Miracle 1 – Summer
Summer arrived on a Friday, two weeks ago, around 7H30 pm. As it usually happens here, it came suddenly, did not excuse for its long absence and immediately, with a careless gesture, took off my leggings and jacket.
An hour later I was going out for my first 2013 Brussels summer night. The Croatian Accession party at Aloft did not enjoy great attendance inside. Outside people were having cocktails, there was a barbecue and a DJ was trying to start the party with trendy disco hits. I noticed during the following days that barbecue is considered to be a great interest trigger this summer – they offer it at many outdoor places and events. Somehow however the idea of being exposed to the intense smell of grilled meat and – even more – to have it soaked in my hair and clothes is largely not appealing to me.
So I moved in the direction to the other advertised party – EuroBubble at Place Luxembourg. The square, and especially the bar where the party was taking place, was very animated with standing people having drinks and with disco music of which, again, a DJ was in charge. It was not difficult to guess that some of the people had started the party a lot earlier. The atmosphere was overall pleasant and relaxed.
At some point a special bus without doors appeared. Its roof was turned into a platform where passengers were gathering to be taken to Bruxelles les Bains to continue partying on a boat cruise till 4 am. Many of the people around joined, bought drinks inside instead of tickets and were off for a long night on the canal.
Summer has been very generous to Brussels ever since.
Miracle 2 – Spirito
Yes, I do mean Spirito Martini, the divine club, the “church for selected ones”. Those of you who follow my blog would remember that a few months ago my first attempt to enter its realm ended up with a failure. But nevertheless I kept the “I’ll be back” spirit. I did not look for another opportunity since I knew that sooner or later it will find me. And it did. The Saturday, following the first real summer night.
The Secret Nights party at Loft did not turn into a success during the couple of hours I spent there. But then the person I was with suggested for us to go to Spirito Martini where he was a regular visitor. I immediately saw my chance to slink in with an insider and didn’t need to be convinced. And even though he didn’t say anything like “Open Sezam”, the doors of the holy place were widely opened in front of us. Already at the inside door I was stopped by the doorman and asked to take off my cardigan and leave it at the dressing room. “Why?” I asked him. “These are the rules”, he said. “No problem, I will leave it. But I am just curious why”. “I don’t know. But these are the rules. You must leave it”. At this point Spirito Martini was raised in my eyes to more than just a club – it could have been a perfect setting for a Kafka’s novel as well.
And there I was.
The club looked nice but not as impressive nor as big as it appears on the photos on their website. It was not crowded either even though the dance floor was full of people. More precisely, very young girls in dresses and make up who every so often came together and took group pictures of themselves. It felt like a high school graduation party. There were also the older guys who desperately tried to look a lot younger while observing the girls with hungry eyes. There were as well those other girls who were slightly older (in their 20s) and danced in an explicitly sexual way. Not to miss the two divas in black who were hired by Spirito to dance on a little stage. Their dresses were long in its one end and short enough in the other to reveal their bikini as they were dancing. This was causing a problem to the guys attention span, now being drawn in three directions. The challenges of the night life. Each time when someone was ordering cava, the waiters were bringing flares to the whole group so the whole thing looked very celebrative. Once in a while white confetti was thrown up towards the high ceiling and then falling over the heads of the dancing folks like huge snowflakes. The club’s photographer was taking pictures all the time so that they can show their website how great fun people have there.

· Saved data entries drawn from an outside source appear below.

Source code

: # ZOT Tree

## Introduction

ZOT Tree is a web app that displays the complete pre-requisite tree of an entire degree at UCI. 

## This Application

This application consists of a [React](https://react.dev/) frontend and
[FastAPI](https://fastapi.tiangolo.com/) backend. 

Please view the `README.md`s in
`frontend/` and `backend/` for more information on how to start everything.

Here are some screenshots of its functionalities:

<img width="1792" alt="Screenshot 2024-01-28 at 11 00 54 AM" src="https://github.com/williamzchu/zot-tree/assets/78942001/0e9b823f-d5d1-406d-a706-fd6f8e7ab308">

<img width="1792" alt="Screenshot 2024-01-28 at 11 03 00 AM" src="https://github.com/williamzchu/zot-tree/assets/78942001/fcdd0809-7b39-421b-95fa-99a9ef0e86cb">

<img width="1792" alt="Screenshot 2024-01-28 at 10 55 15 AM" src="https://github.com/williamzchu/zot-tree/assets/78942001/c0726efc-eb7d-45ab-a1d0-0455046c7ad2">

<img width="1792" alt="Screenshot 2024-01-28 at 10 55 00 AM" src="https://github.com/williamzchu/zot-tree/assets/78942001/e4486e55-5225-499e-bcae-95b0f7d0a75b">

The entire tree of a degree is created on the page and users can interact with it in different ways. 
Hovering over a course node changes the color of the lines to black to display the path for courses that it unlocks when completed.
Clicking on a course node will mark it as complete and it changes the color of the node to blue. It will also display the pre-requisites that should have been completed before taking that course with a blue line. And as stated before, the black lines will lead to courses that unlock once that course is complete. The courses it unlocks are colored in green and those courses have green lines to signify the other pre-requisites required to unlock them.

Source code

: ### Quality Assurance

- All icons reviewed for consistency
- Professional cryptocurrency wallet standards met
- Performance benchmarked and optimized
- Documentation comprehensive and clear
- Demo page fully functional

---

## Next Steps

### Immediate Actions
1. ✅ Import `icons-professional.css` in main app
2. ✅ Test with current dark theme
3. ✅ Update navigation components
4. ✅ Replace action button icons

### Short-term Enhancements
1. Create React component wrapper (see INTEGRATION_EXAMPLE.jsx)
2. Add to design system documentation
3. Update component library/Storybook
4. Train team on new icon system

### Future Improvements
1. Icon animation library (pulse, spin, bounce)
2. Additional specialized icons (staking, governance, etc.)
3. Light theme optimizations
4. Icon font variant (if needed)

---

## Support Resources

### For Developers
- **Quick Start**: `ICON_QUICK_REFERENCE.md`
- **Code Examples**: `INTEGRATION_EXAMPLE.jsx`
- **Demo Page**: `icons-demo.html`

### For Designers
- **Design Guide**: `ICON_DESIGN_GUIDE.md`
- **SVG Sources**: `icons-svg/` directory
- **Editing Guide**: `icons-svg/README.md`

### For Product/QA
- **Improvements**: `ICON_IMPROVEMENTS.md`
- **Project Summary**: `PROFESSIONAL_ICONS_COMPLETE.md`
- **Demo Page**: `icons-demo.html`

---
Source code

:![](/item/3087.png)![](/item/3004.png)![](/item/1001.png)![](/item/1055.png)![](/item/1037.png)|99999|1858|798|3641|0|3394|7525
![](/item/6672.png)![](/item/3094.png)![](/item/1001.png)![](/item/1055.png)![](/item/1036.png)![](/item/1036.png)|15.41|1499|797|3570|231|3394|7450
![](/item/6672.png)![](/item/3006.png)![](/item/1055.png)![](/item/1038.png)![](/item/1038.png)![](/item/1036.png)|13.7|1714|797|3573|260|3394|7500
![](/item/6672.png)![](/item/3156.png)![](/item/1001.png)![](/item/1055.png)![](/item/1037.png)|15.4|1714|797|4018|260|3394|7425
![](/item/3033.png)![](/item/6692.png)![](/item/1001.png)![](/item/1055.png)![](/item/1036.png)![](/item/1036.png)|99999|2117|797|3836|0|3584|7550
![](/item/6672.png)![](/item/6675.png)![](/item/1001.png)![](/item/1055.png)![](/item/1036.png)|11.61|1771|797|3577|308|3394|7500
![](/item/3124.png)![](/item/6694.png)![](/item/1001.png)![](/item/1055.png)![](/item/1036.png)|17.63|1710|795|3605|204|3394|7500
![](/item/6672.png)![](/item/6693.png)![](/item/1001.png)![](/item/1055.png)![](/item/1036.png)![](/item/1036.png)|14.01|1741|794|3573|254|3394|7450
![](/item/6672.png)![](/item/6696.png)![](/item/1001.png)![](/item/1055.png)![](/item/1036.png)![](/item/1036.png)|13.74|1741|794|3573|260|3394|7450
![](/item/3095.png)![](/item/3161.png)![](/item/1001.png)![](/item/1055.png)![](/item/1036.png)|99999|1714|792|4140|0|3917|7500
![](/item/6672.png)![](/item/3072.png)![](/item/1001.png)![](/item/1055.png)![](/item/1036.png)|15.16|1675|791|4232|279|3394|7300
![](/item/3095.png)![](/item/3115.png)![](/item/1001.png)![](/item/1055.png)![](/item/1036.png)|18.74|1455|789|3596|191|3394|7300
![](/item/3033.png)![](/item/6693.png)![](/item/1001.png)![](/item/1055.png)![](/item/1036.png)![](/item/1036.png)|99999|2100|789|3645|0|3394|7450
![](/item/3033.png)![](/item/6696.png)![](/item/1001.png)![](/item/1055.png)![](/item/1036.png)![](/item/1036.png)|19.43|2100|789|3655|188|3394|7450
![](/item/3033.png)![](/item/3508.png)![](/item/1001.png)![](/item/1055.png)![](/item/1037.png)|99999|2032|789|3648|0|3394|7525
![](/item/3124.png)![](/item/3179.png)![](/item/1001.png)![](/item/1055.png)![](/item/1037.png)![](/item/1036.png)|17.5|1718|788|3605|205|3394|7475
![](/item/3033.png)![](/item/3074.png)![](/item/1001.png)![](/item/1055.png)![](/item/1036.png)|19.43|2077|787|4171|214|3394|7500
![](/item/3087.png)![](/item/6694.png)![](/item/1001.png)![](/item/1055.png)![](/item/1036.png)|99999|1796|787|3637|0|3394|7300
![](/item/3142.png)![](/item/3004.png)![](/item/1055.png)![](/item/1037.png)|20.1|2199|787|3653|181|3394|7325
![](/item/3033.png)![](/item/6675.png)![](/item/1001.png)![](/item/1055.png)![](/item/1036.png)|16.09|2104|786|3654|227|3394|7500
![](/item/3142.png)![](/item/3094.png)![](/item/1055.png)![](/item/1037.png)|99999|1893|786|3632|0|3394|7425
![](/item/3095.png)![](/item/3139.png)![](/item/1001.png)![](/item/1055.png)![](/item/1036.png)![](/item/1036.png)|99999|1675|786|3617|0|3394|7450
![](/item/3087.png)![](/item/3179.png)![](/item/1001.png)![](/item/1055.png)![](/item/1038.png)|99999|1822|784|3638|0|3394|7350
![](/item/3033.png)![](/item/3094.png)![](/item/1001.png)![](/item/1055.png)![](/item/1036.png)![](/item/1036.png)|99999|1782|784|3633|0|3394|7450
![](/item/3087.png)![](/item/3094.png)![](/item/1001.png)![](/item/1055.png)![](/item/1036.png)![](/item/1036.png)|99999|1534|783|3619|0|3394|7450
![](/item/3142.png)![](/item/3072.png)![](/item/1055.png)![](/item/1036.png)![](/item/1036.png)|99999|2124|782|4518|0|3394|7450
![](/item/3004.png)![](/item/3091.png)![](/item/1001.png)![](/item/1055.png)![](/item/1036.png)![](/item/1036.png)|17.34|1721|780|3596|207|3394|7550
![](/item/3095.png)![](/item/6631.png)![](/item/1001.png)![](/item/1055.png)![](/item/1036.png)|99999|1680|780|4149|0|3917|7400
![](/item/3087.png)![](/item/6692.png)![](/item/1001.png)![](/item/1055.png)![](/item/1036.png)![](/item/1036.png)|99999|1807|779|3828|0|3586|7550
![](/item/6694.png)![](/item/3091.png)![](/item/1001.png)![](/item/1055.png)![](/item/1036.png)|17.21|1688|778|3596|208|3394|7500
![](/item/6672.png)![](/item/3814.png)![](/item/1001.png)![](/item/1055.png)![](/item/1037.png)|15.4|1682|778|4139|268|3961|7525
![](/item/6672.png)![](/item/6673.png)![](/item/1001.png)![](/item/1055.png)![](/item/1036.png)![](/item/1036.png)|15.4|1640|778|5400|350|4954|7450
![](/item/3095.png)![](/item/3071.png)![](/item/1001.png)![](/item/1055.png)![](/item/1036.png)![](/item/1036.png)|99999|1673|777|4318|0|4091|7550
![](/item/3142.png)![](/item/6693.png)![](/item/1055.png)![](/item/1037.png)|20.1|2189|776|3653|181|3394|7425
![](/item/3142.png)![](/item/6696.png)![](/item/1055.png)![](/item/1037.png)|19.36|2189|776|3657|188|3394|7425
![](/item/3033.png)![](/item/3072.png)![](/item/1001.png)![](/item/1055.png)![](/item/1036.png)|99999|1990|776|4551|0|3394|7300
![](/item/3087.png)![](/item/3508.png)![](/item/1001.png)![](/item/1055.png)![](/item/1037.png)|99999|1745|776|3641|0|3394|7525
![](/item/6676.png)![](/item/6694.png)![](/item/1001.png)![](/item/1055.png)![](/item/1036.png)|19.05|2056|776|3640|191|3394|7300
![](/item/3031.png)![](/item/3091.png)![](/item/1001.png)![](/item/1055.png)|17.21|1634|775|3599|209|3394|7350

To sum it up: the spirit of Spirito was the one of deliberate joy, of performed celebration, of searched for (but not found) exclusiveness. As I rightly had expected I did not belong there. It was interesting however for once to experience its shallow glamour.
P.S. I did return there though last night. It was even more empty and most of the visitors were again very young, looking like secondary school graduates. Still, if you wish to see this popular club, summer seems to be the best time in terms of accessing it. The Guardian–lady is not there and they, by all means, need more visitors. And, in my opinion, more varied ones.